エスペック社製の高度加速寿命試験装置EHS−211を用いてプレッシャークッカー試験(以下、PCTという)を行った。PCTは、温度が60℃であり、相対湿度が95%である条件で、1000時間にわたって行った。
フィルムのヘイズを、以下の基準で判定した。即ち、初期のヘイズが2%以下であり、且つ、PCT後におけるヘイズが2%未満の場合を「〇」と判定した。そして、初期のヘイズが2%超であるか、又は、PCT後におけるヘイズが2%以上の場合を「×」と判定した。ヘイズはJIS K7136:2000に準拠して評価した。
次いで、引張伸度を測定した。フィルムの引張伸度は、以下の基準で判定した。即ち、初期の引張伸度が100%以上であり、且つ、PCT後の引張伸度保持率が90%以上の場合を「〇」と判定した。そして、初期の引張伸度が100%未満であるか、又は、PCT試験後の引張伸度保持率が90%未満の場合を「×」と判定した。引張伸度保持率は以下の式より算出した。
引張伸度保持率(%)=(引張伸度(PCT後)/引張伸度(PCT前))×100
引張伸度は、島津製作所社製の卓上形精密万能試験機AGS−Xを用いて、フィルムの流れ方向(Machine Direction;MD)の引張特性試験を行うことにより得た。なお、試験片の寸法は、幅が15mmであり、長さが150mmであった。また、この試験は、チャック間距離を100mmとし、引張速度を300mm/minとして行った。

やること: 本文の「フィルムのヘイズを」で始まる段落を、要点を残して短い箇条書きにまとめてください。

学習資料:
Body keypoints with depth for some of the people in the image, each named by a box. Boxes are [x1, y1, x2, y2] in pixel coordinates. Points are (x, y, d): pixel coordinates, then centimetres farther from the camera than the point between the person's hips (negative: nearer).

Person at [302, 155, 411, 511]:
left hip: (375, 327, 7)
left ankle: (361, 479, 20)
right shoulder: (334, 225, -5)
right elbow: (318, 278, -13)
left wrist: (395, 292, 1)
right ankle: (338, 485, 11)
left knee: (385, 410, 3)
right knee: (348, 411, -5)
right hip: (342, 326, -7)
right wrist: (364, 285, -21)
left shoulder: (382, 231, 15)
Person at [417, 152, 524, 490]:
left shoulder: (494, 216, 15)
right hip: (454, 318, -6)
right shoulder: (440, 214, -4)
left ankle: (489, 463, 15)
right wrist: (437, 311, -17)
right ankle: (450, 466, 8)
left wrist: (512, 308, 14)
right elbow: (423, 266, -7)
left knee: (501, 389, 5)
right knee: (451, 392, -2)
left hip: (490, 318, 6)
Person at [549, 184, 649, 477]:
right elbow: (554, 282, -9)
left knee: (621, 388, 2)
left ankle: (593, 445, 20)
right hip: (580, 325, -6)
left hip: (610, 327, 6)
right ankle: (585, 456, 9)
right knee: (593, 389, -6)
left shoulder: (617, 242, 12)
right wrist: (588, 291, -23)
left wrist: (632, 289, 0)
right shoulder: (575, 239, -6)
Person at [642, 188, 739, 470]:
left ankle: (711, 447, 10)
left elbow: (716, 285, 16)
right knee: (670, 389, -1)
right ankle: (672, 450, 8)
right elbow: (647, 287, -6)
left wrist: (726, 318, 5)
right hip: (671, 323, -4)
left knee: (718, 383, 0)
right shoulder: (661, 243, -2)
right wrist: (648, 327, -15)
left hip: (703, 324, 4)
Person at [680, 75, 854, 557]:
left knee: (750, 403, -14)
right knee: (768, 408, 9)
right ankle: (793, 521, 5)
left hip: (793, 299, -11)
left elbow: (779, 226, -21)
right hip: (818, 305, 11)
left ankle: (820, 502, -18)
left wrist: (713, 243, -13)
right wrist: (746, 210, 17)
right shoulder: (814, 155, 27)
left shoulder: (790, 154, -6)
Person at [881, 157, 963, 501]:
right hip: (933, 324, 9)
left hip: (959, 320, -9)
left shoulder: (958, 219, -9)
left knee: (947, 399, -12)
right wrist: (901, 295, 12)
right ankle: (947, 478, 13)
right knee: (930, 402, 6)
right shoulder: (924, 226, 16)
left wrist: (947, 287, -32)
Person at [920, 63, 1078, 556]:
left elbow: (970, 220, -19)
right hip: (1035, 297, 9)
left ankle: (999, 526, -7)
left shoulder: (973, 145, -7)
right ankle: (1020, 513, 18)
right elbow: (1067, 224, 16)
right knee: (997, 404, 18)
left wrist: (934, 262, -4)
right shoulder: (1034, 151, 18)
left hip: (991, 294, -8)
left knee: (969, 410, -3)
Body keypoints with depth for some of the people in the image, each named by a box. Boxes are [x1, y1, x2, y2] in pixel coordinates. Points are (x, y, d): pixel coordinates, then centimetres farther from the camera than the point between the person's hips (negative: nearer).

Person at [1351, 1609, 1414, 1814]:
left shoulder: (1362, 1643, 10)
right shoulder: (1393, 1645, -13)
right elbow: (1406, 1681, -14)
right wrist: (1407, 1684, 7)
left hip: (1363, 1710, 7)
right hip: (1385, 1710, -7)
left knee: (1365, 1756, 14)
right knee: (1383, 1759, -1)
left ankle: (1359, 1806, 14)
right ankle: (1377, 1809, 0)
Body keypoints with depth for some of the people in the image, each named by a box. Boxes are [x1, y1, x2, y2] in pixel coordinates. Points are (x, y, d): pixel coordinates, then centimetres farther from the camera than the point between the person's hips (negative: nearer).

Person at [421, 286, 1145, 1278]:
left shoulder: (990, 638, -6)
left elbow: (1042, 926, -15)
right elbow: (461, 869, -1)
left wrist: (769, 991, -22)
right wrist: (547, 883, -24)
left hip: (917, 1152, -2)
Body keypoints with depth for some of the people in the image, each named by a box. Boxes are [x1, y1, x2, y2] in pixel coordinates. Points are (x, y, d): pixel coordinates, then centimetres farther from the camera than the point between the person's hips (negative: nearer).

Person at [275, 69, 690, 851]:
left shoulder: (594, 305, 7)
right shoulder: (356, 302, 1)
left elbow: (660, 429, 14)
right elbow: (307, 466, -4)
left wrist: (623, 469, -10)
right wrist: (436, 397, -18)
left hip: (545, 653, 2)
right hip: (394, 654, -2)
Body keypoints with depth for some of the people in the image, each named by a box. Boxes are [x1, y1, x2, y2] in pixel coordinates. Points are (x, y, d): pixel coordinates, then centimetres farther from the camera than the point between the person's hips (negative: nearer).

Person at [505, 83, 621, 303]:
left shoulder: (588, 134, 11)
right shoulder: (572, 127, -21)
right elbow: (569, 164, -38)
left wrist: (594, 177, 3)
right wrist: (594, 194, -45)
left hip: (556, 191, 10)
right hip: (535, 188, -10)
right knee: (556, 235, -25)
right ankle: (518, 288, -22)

回答:
- 「〇」: 初期のヘイズが2%以下、かつPCT後のヘイズが2%未満
- 「×」: 初期のヘイズが2%超、またはPCT後のヘイズが2%以上
- ヘイズの評価はJIS K7136:2000に準拠